NHS Travel Vaccinations

Do you need travel vaccinations?
If you are planning to travel outside the UK your travel health needs will depend on your individual situation and the following considerations:
Your general health.
Where you are travelling to.
Where you will be staying.
How long you will be staying.
What you will be doing throughout your trip.

Lots of useful travel health information is available online from the Fit for Travel website www.fitfortravel.nhs.uk provided by NHS (Scotland). 

It is important that you read through the information available online first before contacting NHS Ayrshire & Arran’s Travel Health Service.
Once you have read through the information on the Fit for Travel website you may require an assessment, further advice and vaccinations before you travel.

NHS Ayrshire & Arran’s Travel Health Service
In Ayrshire and Arran, the following services are available if you require travel advice, vaccinations or antimalarial/trip specific medications:
Advice by email/telephone
By outpatient appointment (providing vaccines available free through the NHS)
By referral to specialist travel health service
Through participating community pharmacies providing private service, including antimalarial medication and travel vaccines not provided free by NHS

The first step is for a full travel risk assessment to be carried out. Please contact NHS Ayrshire & Arran’s Travel Health Service by emailing [email protected] for further information.
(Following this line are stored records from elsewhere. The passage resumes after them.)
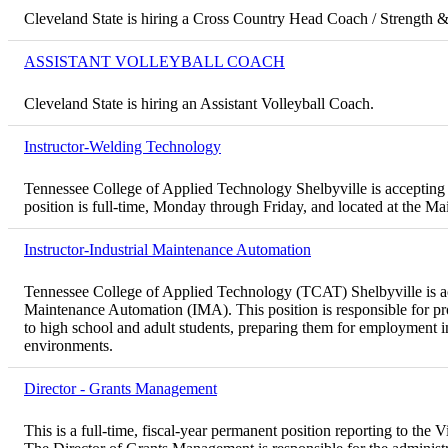
Cleveland State is hiring a Cross Country Head Coach / Strength 
ASSISTANT VOLLEYBALL COACH
Cleveland State is hiring an Assistant Volleyball Coach.
Instructor-Welding Technology
Tennessee College of Applied Technology Shelbyville is accepting 
position is full-time, Monday through Friday, and located at the 
Instructor-Industrial Maintenance Automation
Tennessee College of Applied Technology (TCAT) Shelbyville is acce
Maintenance Automation (IMA). This position is responsible for pro
to high school and adult students, preparing them for employment 
environments.
Director - Grants Management
This is a full-time, fiscal-year permanent position reporting to th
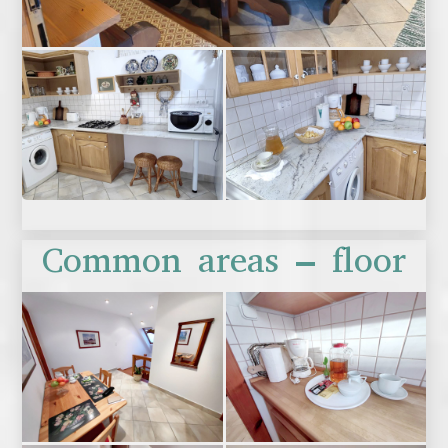
Common areas – floor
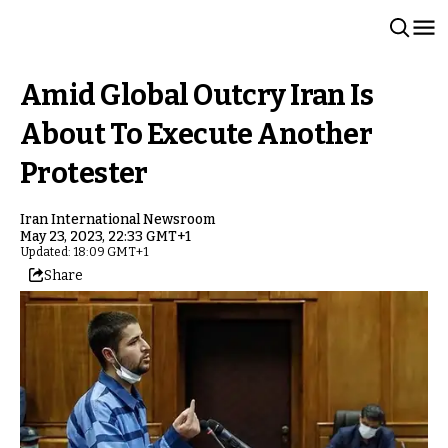
Amid Global Outcry Iran Is
About To Execute Another
Protester
Iran International Newsroom
May 23, 2023, 22:33 GMT+1
Updated: 18:09 GMT+1
Share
You will then receive a travel risk assessment form to complete and return. A member of the Travel Health Service will then contact you to advise what your next steps are.

What travel vaccines are provided for free by the NHS?
The following travel vaccines continue to be available free on the NHS to citizens living in Scotland for the purpose of travel:
Cholera
Hepatitis A
Diptheria, Polio, tetanus (administered as a combined vaccine)
Typhoid

The above vaccines are free as they protect against diseases that are considered to present the greatest risk to public health if they were to be brought into the country.

Masta

Masta offer travel health consultations, vaccinations (including yellow fever at MASTA nurse lead clinics and selected community pharmacies), antimalarials and travel related retail items. MASTA (Medical Advisory Service for Travellers Abroad), was established over 30 years ago and we now operate one of the largest network of private travel clinics in the UK.
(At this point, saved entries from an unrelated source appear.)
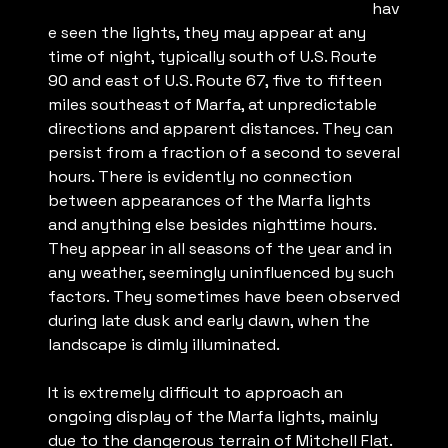
hav
e seen the lights, they may appear at any
time of night, typically south of U.S. Route
90 and east of U.S. Route 67, five to fifteen
miles southeast of Marfa, at unpredictable
directions and apparent distances. They can
persist from a fraction of a second to several
hours. There is evidently no connection
between appearances of the Marfa lights
and anything else besides nighttime hours.
They appear in all seasons of the year and in
any weather, seemingly uninfluenced by such
factors. They sometimes have been observed
during late dusk and early dawn, when the
landscape is dimly illuminated.
It is extremely difficult to approach an
ongoing display of the Marfa lights, mainly
due to the dangerous terrain of Mitchell Flat.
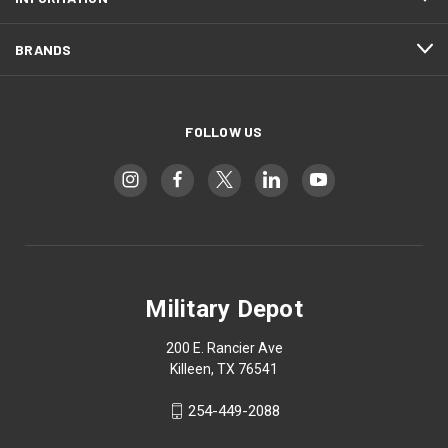
BRANDS
FOLLOW US
Military Depot
200 E. Rancier Ave
Killeen, TX 76541
254-449-2088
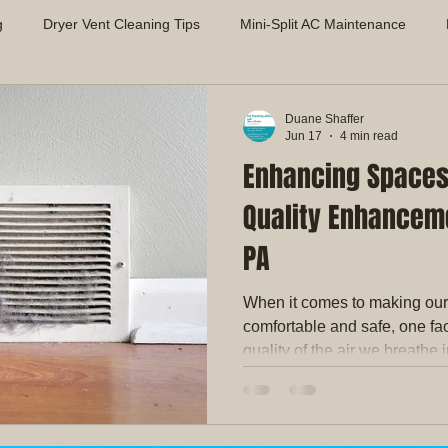
g
Dryer Vent Cleaning Tips
Mini-Split AC Maintenance
Air Quality Solutions
Mold Prevention in HVAC Systems
App
Duane Shaffer
Jun 17
4 min read
Enhancing Spaces 
proving Indoor Air Quality
Dryer Vent Safety & Maintenance
Quality Enhanceme
PA
When it comes to making ou
comfortable and safe, one fac
quality of the air we breathe 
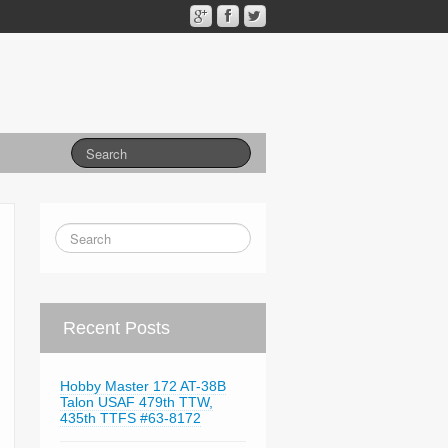
Recent Posts
Hobby Master 172 AT-38B
Talon USAF 479th TTW,
435th TTFS #63-8172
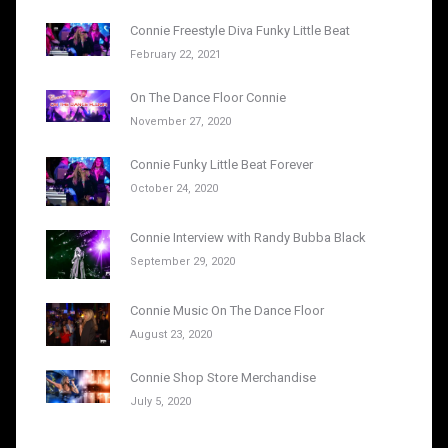
Connie Freestyle Diva Funky Little Beat
February 22, 2021
On The Dance Floor Connie
November 27, 2020
Connie Funky Little Beat Forever
October 24, 2020
Connie Interview with Randy Bubba Black
September 29, 2020
Connie Music On The Dance Floor
August 23, 2020
Connie Shop Store Merchandise
July 5, 2020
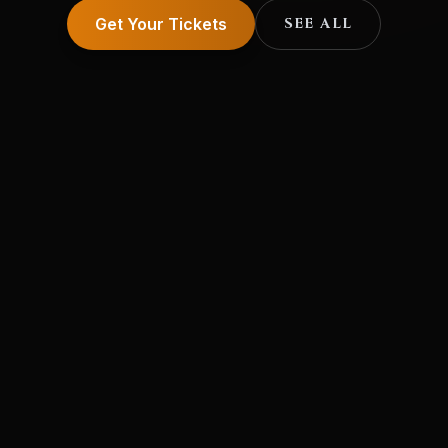
Get Your Tickets
SEE ALL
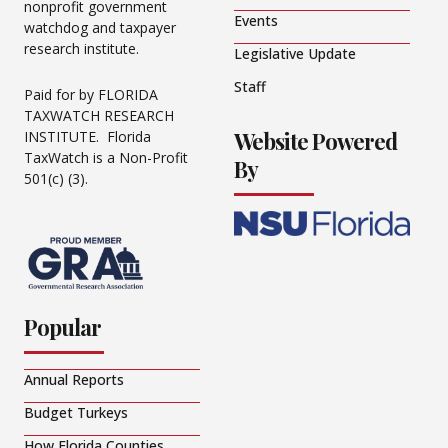
nonprofit government
Events
watchdog and taxpayer
research institute.
Legislative Update
Staff
Paid for by FLORIDA
TAXWATCH RESEARCH
Website Powered
INSTITUTE. Florida
TaxWatch is a Non-Profit
By
501(c) (3).
Popular
Annual Reports
Budget Turkeys
How Florida Counties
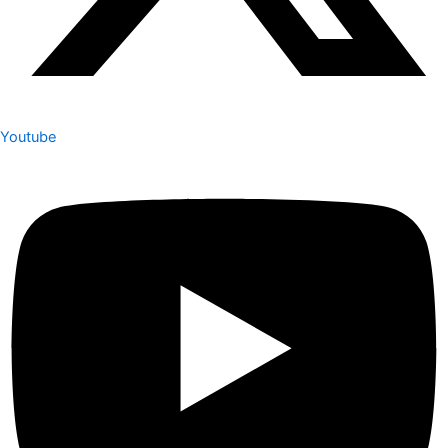
Youtube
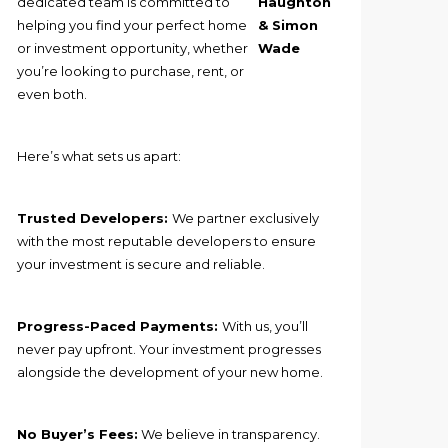
dedicated team is committed to
Haughton
helping you find your perfect home
& Simon
or investment opportunity, whether
Wade
you’re looking to purchase, rent, or
even both.
Here’s what sets us apart:
Trusted Developers:
We partner exclusively
with the most reputable developers to ensure
your investment is secure and reliable.
Progress-Paced Payments:
With us, you’ll
never pay upfront. Your investment progresses
alongside the development of your new home.
No Buyer’s Fees:
We believe in transparency.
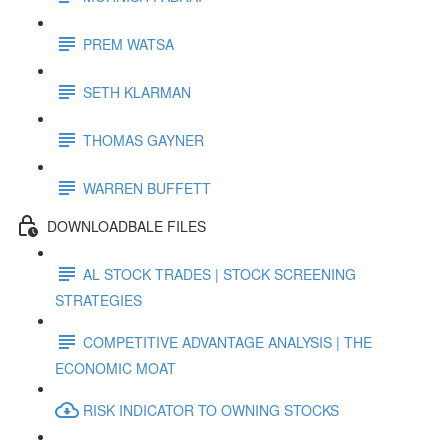
PREM WATSA
SETH KLARMAN
THOMAS GAYNER
WARREN BUFFETT
DOWNLOADBALE FILES
AL STOCK TRADES | STOCK SCREENING
STRATEGIES
COMPETITIVE ADVANTAGE ANALYSIS | THE
ECONOMIC MOAT
RISK INDICATOR TO OWNING STOCKS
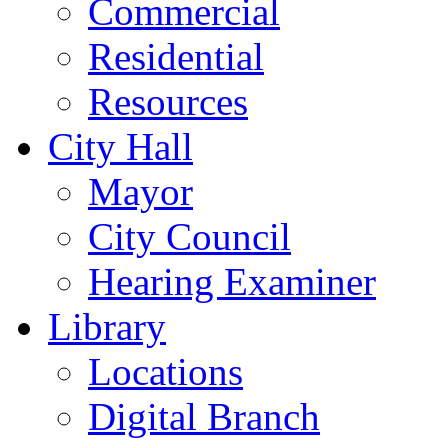
Commercial
Residential
Resources
City Hall
Mayor
City Council
Hearing Examiner
Library
Locations
Digital Branch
Excess quantities of regular repeat prescriptions

Under NHS legislation, the NHS ceases to have responsibility for people when they leave the United Kingdom. However, to ensure good patient care the following guidance is offered. People travelling within Europe should be advised to carry a European Health Insurance Card, known as an EHIC.
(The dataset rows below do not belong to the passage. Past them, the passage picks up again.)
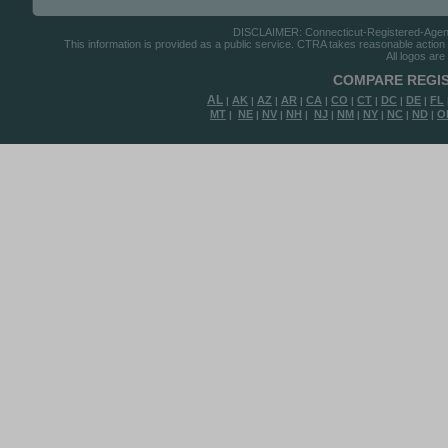
DISCLAIMER: Connecticut-Registered-Agents.
This information is provided as a public service. CTRA takes reasonable action to
All logos are
COMPARE REGIS
AL
AK
AZ
AR
CA
CO
CT
DC
DE
FL
|
|
|
|
|
|
|
|
|
MT
NE
NV
NH
NJ
NM
NY
NC
ND
O
|
|
|
|
|
|
|
|
|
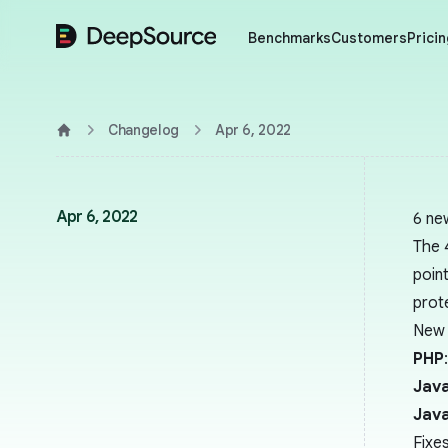
DeepSource
Benchmarks
Customers
Pricin
Changelog
Apr 6, 2022
Home
Apr 6, 2022
6 ne
The 
point
prot
New 
PHP
Java
Java
Fixe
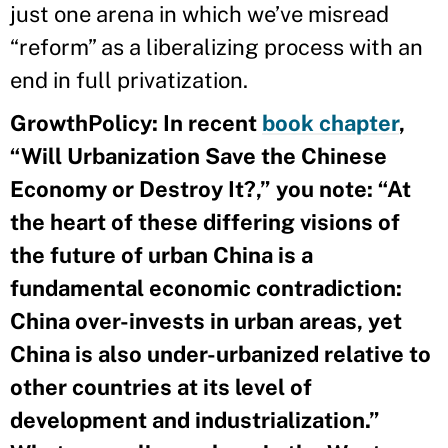
just one arena in which we’ve misread
“reform” as a liberalizing process with an
end in full privatization.
GrowthPolicy:
In recent
book chapter
,
“Will Urbanization Save the Chinese
Economy or Destroy It?,” you note: “At
the heart of these differing visions of
the future of urban China is a
fundamental economic contradiction:
China over-invests in urban areas, yet
China is also under-urbanized relative to
other countries at its level of
development and industrialization.”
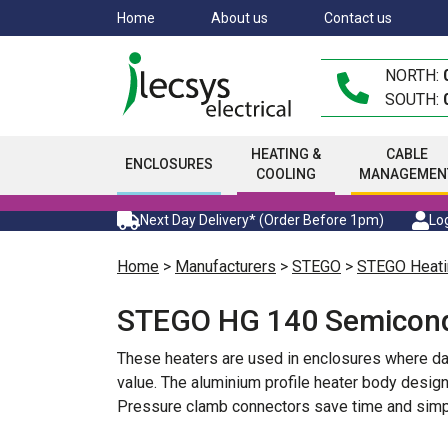
Skip
Home
About us
Contact us
to
main
NORTH:
content
SOUTH:
HEATING &
CABLE
ENCLOSURES
COOLING
MANAGEMEN
Next Day Delivery* (Order Before 1pm)
Log
Home
>
Manufacturers
>
STEGO
>
STEGO Heati
STEGO HG 140 Semicond
These heaters are used in enclosures where d
value. The aluminium profile heater body design
Pressure clamb connectors save time and simpl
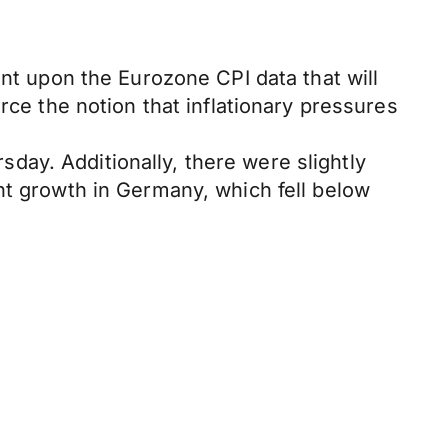
ent upon the Eurozone CPI data that will
rce the notion that inflationary pressures
rsday. Additionally, there were slightly
nt growth in Germany, which fell below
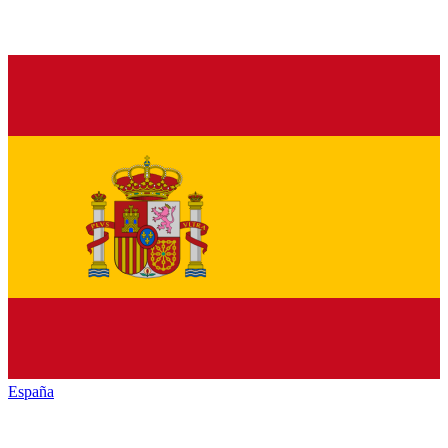
España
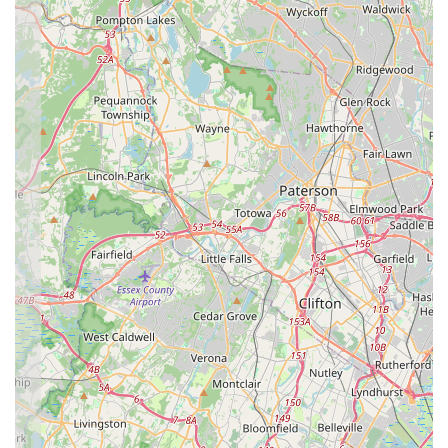
"regular newsletters and important information" ensures
parents are well-informed and connected to the studio's
happenings.
For New Jersey residents interested in enrolling in dance
classes or learning more about the nurturing environment at
Essential Elements Dance Studio, here is their direct contact
information:
Address:
82 Bethany Rd #7, Hazlet, NJ 07730, USA
Phone:
(732) 539-5025
Mobile Phone:
+1 732-539-5025
The most efficient way to get in touch with Essential Elements
Dance Studio is by calling their provided phone numbers. It is
highly recommended to call during typical business hours to
ensure a prompt response from their dedicated staff.
Prospective students, parents, or anyone with inquiries can
speak directly with the team to ask about specific class
schedules, various dance styles offered, age-group specific
programs, registration procedures, tuition details, and
opportunities for trial classes. The staff will be best equipped to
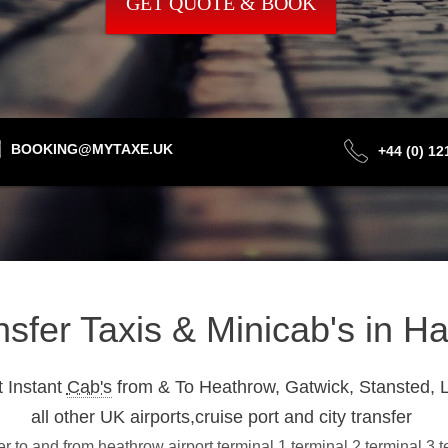
GET QUOTE & BOOK
BOOKING@MYTAXE.UK
+44 (0) 1
ansfer Taxis & Minicab's in 
 Instant
Cab's
from & To Heathrow, Gatwick, Stansted, L
all other UK airports,cruise port and city transfer
 to and from heathrow airport terminal 1,terminal 2,terminal 3,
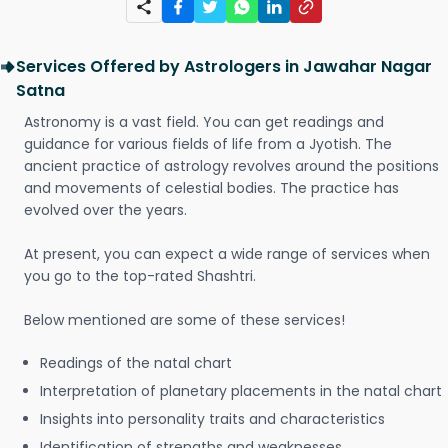
Services Offered by Astrologers in Jawahar Nagar
Satna
Astronomy is a vast field. You can get readings and
guidance for various fields of life from a Jyotish. The
ancient practice of astrology revolves around the positions
and movements of celestial bodies. The practice has
evolved over the years.
At present, you can expect a wide range of services when
you go to the top-rated Shashtri.
Below mentioned are some of these services!
Readings of the natal chart
Interpretation of planetary placements in the natal chart
Insights into personality traits and characteristics
Identification of strengths and weaknesses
Medication required for a pre-existing condition should be provided in sufficient quantity to cover the journey and to allow the patient to obtain medical attention abroad. If the patient is returning within the timescale of their usual prescription, then this should be issued (the maximum duration of a prescription is recommended by the Care Trust to be two months, although it is recognised that prescription quantities are sometimes greater than this). Patients are entitled to carry prescribed medicines, even if originally classed as controlled drugs, for example, morphine sulphate tablets.

For longer visits abroad, the patient should be advised to register with a local doctor for continuing medication (this may need to be paid for by the patient).

General practitioners are not responsible for prescriptions of items required for conditions which may arise while travelling, for example travel sickness or diarrhoea. Patients should be advised to purchase these items from community pharmacies prior to travel.